6 degrees rise:  Deserts go as far north as the Arctic circle.  Killer "hypercanes" increase in frequency and ferocity.  Methane releases from collapsed methane hydrates will dissolve throughout the water column over time, each successive layer of water gradually reaching saturation point and priming the explosive. Assuming a trigger event, this drives a parcel methane-gas-saturated water, which releases a cascading stream of bubbles as the dissolved gas fizzzes out because of the falling hydrostatic pressure. This makes the parcel of water still more buoyant, accelerating its rise through the water column. As the water surge up, it drags the surrounding water up with it, spreading the process across the whole water body.
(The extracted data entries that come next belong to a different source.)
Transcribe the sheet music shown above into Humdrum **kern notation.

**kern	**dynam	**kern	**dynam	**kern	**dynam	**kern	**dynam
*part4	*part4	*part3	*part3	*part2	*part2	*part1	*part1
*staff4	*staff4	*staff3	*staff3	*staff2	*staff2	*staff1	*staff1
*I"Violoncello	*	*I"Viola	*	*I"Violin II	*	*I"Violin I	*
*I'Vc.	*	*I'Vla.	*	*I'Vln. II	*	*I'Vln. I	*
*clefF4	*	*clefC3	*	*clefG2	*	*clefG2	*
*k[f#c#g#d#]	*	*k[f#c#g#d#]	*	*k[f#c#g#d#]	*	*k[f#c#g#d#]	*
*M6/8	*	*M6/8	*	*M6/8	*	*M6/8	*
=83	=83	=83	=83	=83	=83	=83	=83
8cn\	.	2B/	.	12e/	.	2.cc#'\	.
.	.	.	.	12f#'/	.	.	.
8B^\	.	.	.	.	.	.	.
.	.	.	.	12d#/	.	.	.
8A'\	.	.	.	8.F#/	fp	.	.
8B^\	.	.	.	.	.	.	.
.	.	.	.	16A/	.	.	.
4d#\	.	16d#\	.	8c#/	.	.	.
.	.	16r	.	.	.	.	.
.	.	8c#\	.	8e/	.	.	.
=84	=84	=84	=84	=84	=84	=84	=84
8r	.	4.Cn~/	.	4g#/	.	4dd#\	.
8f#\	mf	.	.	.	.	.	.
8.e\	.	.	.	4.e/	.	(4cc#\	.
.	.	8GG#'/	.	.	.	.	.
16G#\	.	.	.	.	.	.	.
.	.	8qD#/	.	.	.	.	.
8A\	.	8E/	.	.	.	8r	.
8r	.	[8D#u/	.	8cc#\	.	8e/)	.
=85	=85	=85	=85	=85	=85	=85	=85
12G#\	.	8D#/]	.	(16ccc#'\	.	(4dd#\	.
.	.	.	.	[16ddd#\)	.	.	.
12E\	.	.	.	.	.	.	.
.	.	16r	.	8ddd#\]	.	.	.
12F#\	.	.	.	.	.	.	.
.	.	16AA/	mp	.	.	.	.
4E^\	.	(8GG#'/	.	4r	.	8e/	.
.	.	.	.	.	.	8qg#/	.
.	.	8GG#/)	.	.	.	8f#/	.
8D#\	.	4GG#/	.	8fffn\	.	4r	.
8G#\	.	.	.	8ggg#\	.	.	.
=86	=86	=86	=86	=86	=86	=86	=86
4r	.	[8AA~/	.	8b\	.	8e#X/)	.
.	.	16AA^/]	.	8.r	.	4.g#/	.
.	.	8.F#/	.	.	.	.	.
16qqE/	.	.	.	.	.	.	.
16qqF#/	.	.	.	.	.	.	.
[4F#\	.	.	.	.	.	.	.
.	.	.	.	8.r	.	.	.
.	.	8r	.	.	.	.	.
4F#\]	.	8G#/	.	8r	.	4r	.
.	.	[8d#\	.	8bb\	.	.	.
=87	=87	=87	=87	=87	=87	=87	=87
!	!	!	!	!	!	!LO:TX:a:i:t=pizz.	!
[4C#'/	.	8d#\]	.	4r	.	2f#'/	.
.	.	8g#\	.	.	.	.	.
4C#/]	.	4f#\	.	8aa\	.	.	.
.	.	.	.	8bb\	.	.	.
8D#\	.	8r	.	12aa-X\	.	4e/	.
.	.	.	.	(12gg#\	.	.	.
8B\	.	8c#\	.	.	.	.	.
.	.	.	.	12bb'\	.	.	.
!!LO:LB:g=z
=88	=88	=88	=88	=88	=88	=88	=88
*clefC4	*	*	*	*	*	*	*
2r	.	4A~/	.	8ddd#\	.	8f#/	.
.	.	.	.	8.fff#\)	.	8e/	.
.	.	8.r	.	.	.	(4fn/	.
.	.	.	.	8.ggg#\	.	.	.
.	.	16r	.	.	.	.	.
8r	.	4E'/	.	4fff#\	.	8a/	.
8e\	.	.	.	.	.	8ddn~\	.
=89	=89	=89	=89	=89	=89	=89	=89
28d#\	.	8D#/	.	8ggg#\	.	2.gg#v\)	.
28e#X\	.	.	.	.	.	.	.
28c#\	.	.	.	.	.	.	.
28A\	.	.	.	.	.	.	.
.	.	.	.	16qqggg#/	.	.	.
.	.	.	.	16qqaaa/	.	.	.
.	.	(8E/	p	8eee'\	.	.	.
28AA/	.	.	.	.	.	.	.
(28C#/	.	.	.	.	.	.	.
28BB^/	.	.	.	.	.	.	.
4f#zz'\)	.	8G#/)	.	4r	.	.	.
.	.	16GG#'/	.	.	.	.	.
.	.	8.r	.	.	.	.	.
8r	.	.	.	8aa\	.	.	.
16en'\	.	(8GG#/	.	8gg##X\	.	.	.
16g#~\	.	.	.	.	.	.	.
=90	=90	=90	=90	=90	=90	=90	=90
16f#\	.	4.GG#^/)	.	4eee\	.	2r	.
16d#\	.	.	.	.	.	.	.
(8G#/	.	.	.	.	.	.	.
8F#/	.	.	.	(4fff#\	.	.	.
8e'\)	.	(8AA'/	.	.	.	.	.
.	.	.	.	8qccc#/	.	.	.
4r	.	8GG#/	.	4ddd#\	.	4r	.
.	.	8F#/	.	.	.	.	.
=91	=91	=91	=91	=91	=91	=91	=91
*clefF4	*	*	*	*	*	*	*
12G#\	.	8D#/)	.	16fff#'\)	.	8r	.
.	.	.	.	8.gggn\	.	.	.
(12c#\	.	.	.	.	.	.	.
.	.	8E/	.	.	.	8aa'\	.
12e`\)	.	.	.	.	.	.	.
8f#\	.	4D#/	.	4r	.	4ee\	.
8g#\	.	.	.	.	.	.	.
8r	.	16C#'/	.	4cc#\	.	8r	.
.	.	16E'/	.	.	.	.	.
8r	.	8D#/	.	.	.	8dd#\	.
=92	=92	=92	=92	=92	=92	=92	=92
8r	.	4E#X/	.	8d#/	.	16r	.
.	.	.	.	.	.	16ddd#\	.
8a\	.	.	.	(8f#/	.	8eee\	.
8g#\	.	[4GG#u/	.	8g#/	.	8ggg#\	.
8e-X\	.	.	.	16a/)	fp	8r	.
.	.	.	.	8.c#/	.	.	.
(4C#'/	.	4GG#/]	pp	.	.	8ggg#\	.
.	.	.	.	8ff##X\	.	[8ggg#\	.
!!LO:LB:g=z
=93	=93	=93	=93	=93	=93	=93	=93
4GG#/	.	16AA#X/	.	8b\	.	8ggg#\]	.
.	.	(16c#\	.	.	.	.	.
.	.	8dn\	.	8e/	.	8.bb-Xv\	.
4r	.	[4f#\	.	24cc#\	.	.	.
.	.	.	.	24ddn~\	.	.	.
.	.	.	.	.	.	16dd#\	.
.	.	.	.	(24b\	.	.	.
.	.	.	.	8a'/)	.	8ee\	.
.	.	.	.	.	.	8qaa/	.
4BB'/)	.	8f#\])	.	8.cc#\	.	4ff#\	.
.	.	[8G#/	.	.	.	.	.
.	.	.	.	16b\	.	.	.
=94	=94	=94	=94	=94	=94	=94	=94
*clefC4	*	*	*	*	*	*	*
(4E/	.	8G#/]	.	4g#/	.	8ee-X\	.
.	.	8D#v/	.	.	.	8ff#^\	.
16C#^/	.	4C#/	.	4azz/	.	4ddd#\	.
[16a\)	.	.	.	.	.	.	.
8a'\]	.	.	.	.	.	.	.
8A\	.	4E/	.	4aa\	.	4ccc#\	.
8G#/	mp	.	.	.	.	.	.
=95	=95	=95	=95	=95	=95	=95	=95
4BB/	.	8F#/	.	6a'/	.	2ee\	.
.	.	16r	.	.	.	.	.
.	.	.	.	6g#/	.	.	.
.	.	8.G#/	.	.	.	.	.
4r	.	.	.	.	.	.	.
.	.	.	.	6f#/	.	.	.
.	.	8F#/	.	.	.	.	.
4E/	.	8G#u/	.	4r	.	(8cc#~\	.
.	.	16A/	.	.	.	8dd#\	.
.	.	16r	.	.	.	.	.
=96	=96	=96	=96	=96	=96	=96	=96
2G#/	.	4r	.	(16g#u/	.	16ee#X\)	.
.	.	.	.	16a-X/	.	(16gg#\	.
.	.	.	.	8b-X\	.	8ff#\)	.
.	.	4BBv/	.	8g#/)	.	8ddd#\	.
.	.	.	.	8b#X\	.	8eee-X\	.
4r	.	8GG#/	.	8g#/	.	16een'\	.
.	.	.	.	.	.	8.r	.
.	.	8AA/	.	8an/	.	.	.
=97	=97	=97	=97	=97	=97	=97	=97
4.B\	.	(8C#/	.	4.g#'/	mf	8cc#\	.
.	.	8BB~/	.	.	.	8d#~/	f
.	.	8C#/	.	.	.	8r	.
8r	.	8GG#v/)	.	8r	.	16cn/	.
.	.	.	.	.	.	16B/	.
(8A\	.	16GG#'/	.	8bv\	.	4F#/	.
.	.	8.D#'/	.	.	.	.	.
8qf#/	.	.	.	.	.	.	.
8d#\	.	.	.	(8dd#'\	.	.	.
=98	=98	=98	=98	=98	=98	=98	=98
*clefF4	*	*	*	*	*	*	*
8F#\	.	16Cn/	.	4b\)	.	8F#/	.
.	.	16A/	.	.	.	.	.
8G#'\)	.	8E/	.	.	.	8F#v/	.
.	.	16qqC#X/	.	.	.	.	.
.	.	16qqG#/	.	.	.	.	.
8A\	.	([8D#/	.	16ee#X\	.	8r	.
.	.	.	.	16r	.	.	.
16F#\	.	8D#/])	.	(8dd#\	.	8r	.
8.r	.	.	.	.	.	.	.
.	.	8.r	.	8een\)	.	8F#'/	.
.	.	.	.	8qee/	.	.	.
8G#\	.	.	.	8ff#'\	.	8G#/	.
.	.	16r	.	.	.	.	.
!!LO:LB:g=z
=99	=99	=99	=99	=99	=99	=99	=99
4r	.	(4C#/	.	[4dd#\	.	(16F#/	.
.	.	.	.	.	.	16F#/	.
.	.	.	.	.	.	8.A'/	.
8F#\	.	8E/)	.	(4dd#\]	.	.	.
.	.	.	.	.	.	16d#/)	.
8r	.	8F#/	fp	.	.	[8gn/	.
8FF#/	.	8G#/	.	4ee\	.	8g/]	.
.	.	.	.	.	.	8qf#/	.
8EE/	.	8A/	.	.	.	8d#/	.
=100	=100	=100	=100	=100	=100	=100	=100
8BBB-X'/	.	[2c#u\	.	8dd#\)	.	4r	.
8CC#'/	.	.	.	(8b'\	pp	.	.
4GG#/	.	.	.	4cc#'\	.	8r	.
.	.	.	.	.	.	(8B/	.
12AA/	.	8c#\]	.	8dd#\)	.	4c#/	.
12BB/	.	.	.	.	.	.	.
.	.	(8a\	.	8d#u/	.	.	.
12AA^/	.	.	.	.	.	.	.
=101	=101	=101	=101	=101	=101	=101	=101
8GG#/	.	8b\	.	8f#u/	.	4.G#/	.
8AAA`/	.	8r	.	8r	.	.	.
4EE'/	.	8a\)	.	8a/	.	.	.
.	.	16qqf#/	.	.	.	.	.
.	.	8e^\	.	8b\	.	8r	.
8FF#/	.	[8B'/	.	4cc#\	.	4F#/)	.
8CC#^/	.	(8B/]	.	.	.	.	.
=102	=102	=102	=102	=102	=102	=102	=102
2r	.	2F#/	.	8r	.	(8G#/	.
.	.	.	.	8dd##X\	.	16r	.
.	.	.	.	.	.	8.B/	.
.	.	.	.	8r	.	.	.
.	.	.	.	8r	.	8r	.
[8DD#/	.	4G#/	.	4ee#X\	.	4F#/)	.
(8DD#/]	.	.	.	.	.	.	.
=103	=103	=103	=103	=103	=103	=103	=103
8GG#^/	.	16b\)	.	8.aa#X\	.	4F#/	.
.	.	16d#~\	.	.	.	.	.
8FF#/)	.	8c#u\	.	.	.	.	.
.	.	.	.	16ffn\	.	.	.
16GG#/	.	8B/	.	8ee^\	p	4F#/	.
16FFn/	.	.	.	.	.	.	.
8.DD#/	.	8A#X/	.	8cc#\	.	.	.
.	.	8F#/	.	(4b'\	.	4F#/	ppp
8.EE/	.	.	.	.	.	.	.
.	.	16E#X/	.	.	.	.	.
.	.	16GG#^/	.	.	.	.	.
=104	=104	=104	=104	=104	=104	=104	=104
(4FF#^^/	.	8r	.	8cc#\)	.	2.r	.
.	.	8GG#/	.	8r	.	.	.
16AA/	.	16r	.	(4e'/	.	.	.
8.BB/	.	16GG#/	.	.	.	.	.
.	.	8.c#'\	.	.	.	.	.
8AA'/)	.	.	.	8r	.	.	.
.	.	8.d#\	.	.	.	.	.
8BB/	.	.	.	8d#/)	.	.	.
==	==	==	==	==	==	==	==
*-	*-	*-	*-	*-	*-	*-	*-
At the sea surface, water is ejected hundreds of meters into the air as the released gas blasts into the atmosphere. This may generate a supersonic shockwave that ignites the exponentially growing methane blanket, pushing out an explosive front at speeds of 2km/second. This could release more energy than contained in the world's nuclear stockpiles by orders of magnitude, resulting in nuclear winter followed by renewed warming.  Global ocean convection shuts down, creating the aforementioned anoxic event.  This will build up hydrogen sulphide levels which be lethal to anything caught in it, while also helping to break down the ozone layer. 

Elder Iptuous


Cain

Based on Mark Lynas' Six Degrees: Our Future on a Hotter Planet.  I did some checking around - climatologists seem to agree with him, despite some non-climatologist reviewers calling the book "alarmist".